CAMP CASEY, South Korea (Reuters) - U.S. Defense Secretary Robert Gates and Secretary of State Hillary Clinton will visit the Demilitarized Zone (DMZ) that divides the Korean peninsula on Wednesday, Gates said during a trip to South Korea.
The 4-km (2.4-mile) wide band straddles the truce line where guns fell silent in July 1953 after the three-year Korean War. Tensions between the Koreas have been high since the March sinking of a South Korean warship.
“Tomorrow Secretary Clinton and I along with our Korean counterparts will visit the DMZ, to highlight how important operations are there to the security of the peninsula as well as the region and demonstrate our steadfast commitment to the ROK,” Gates said during a visit with U.S. troops at this forward base nestled in the Soyo mountains north of Seoul and about 20 miles south of the DMZ.

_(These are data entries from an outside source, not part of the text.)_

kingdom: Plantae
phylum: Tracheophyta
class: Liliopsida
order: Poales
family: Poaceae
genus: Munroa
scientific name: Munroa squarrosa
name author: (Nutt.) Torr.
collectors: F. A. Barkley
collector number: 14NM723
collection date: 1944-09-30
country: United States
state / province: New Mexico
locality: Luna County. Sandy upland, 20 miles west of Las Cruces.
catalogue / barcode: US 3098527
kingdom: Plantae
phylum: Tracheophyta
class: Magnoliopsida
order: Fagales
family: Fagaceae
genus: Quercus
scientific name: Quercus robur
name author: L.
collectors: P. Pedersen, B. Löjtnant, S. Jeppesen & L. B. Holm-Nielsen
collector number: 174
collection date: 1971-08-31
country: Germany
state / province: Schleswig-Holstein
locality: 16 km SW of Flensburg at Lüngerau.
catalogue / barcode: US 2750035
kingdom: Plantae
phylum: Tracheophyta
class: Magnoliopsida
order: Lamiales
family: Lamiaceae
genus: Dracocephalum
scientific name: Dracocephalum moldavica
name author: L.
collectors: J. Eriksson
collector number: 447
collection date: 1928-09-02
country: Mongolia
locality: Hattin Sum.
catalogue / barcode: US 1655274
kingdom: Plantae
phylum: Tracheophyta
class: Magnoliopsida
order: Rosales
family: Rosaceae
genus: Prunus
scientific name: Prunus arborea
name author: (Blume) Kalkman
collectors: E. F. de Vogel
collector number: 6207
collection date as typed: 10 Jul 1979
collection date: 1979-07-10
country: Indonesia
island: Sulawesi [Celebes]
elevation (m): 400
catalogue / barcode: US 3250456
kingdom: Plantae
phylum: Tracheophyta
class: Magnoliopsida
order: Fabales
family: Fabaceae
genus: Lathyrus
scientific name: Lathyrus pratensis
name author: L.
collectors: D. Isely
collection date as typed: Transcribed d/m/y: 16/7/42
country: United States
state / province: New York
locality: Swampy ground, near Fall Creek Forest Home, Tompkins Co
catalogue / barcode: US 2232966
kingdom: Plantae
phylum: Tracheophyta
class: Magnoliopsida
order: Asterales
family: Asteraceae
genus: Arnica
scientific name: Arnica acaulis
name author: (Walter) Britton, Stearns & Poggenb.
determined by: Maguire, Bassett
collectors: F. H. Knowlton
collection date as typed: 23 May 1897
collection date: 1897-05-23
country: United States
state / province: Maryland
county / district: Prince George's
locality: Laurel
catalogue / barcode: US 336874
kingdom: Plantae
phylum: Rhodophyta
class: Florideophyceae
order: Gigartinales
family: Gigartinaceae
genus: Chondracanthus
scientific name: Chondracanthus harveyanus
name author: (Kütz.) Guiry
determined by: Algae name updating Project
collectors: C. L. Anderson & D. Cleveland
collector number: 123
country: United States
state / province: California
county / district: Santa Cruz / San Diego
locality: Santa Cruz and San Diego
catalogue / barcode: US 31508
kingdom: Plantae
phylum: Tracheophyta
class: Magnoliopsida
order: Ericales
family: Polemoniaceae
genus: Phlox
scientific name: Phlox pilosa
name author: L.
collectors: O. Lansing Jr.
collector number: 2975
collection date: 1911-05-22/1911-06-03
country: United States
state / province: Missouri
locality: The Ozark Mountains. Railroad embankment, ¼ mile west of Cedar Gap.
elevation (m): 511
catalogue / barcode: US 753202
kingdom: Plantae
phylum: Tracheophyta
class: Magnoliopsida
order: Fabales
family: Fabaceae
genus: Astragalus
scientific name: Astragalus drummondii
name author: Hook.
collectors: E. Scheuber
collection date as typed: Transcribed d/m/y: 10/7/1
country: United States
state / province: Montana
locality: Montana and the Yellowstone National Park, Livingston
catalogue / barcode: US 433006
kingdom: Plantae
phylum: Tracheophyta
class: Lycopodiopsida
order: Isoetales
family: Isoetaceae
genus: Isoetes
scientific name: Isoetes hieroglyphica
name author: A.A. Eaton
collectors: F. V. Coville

The visit to the heavily armed border will be a highlight of a symbolic trip by U.S. President Barack Obama’s top national security aides to South Korea amid heightened security tensions following the sinking of the South Korean navy ship.
A team of investigators have blamed the North for firing a torpedo and sinking the corvette Cheonan, killing 46 men. North Korea denies it was involved in any way and has accused the South of conspiring with the United States to fabricate the claim.
Pyongyang has threatened to go to war with the South if it implemented sanctions in response to the ship sinking, but South Korea’s Defense Ministry has said there were no movements to indicate imminent conflict.